Jakarta (ANTARA News) - Jaksa menuntut majelis hakim menjatuhkan hukuman
lima tahun penjara ditambah denda Rp250 juta subsider tiga bulan
kurungan kepada Deputi Informasi, Hukum dan Kerja Sama Badan Keamanan
Laut (Bakamla) Eko Susilo Hadi karena menerima uang dari pengusaha Fahmi
Darmawansyah.
Menurut jaksa, Eko menerima 88.500 dolar AS (Rp1,2
miliar), 10 ribu euro (Rp141,3 juta), dan 100.000 dolar Singapura
(Rp980 juta) atau total Rp2,3 miliar dari Fahmi, Direktur PT Merial Esa
sekaligus pemilik PT Melati Technofo Indonesia.
"Agar majelis
hakim pengadilan tindak pidana korupsi pada Pengadilan Negeri Jakarta
Pusat memutuskan terdakwa Eko Susilo Hadi telah terbukti secara sah dan
meyakinkan menurut hukum bersalah secara bersama-sama melakukan tindak
pidana korupsi sebagaimana dakwaan primer," kata Ketua Jaksa Penuntut
Umum KPK Kresno Anto Wibowo di Pengadilan Tindak Pidana Korupsi Jakarta,
Senin.
Eko dinilai terbukti melakukan pidana berdasarkan pasal 12 huruf B UU
No 31 tahun 1999 sebagaimana diubah dengan UU No 20 tahun 2001 tentang
Pemberantasan Tindak Pidana Korupsi jo pasal 55 ayat 1 ke-1 KUHP jo
Pasal 64 ayat 1 KUHP.
Hal yang meringankan tuntutan hukuman Eko,
menurut jaksa, antara lain karena dia mengakui kesalahan dan menyesali
perbuatannya, bersikap kooperatif selama proses persidangan dan
mengembalikan uang suap yang dia terima ke penyidik KPK, dan punya
tanggungan keluarga.
Eko telah mengembalikan uang 10 ribu dolar AS dan 10 ribu Euro ke
KPK. Sementara uang 100 ribu dolar Singapura dan 78.500 dolar AS dia
disita KPK saat operasi tangkap tangan.
Terhadap tuntutan jaksa itu, Eko akan mengajukan nota pembelaan (pledoi) pada 17 Juni 2017.
Ihwal perkara
Jaksa Kresno menjelaskan bahwa pada Oktober 2016 Arie Soedewo selaku
Kepala Bakamla menyampaikan kepada Eko mengenai adanya jatah 15 persen
dari nilai kontrak pengadaan satelit monitoring yang dimenangkan oleh PT
Melati Technofo Indonesia dan dari jatah 15 persen tersebut sebesar 7,5
persen akan diberikan kepada Bakamla.
Selanjutnya Eko memanggil
Pejabat Pembuat Komitmen (PPK) yaitu Bambang Udoyo untuk memanggil PT
Melati Technofo Indonesia selaku pemenang pengadaan monitoring satelit
untuk menghadap.

Data yang Ditampilkan:

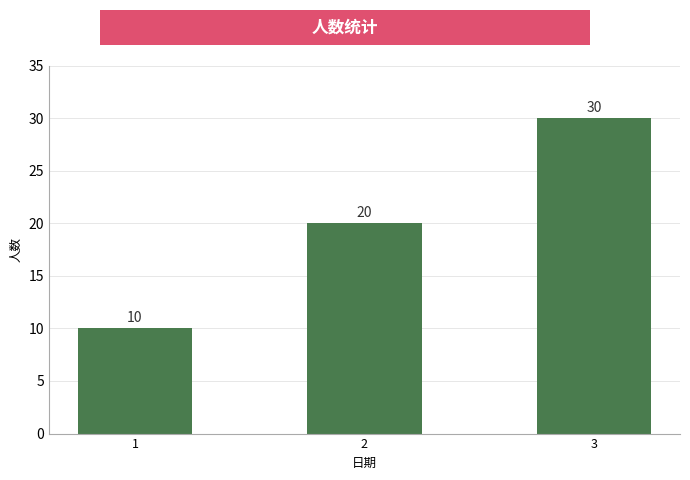

Reading right to left, list all the values displayed in this chart.

3=30	2=20	1=10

Petunjuk Pengerjaan:
A) Jawab pertanyaan berikut berdasarkan berita tentang Bakamla:
(i) Berapa lama hukuman penjara yang dituntut jaksa untuk Eko Susilo Hadi?
(ii) Pada tanggal berapa Eko akan mengajukan nota pembelaan?
(iii) Siapa Pejabat Pembuat Komitmen yang dipanggil Eko?
B) Ganti sebutan "satelit monitoring" menjadi "satelit pemantauan" pada bagian berita tentang Bakamla. Bagian itu dimulai dari kalimat yang memuat "Terhadap tuntutan jaksa" dan berhenti setelah "diberikan kepada Bakamla.". Tuliskan kembali bagian tersebut.
Materi tersebut berdiri sendiri dan tidak berkaitan dengan berita tentang Bakamla.

Jawaban Berurutan:
A)
(i) Lima tahun penjara.
(ii) 17 Juni 2017.
(iii) Bambang Udoyo.

B)
Terhadap tuntutan jaksa itu, Eko akan mengajukan nota pembelaan (pledoi) pada 17 Juni 2017.
Ihwal perkara
Jaksa Kresno menjelaskan bahwa pada Oktober 2016 Arie Soedewo selaku
Kepala Bakamla menyampaikan kepada Eko mengenai adanya jatah 15 persen
dari nilai kontrak pengadaan satelit pemantauan yang dimenangkan oleh PT
Melati Technofo Indonesia dan dari jatah 15 persen tersebut sebesar 7,5
persen akan diberikan kepada Bakamla.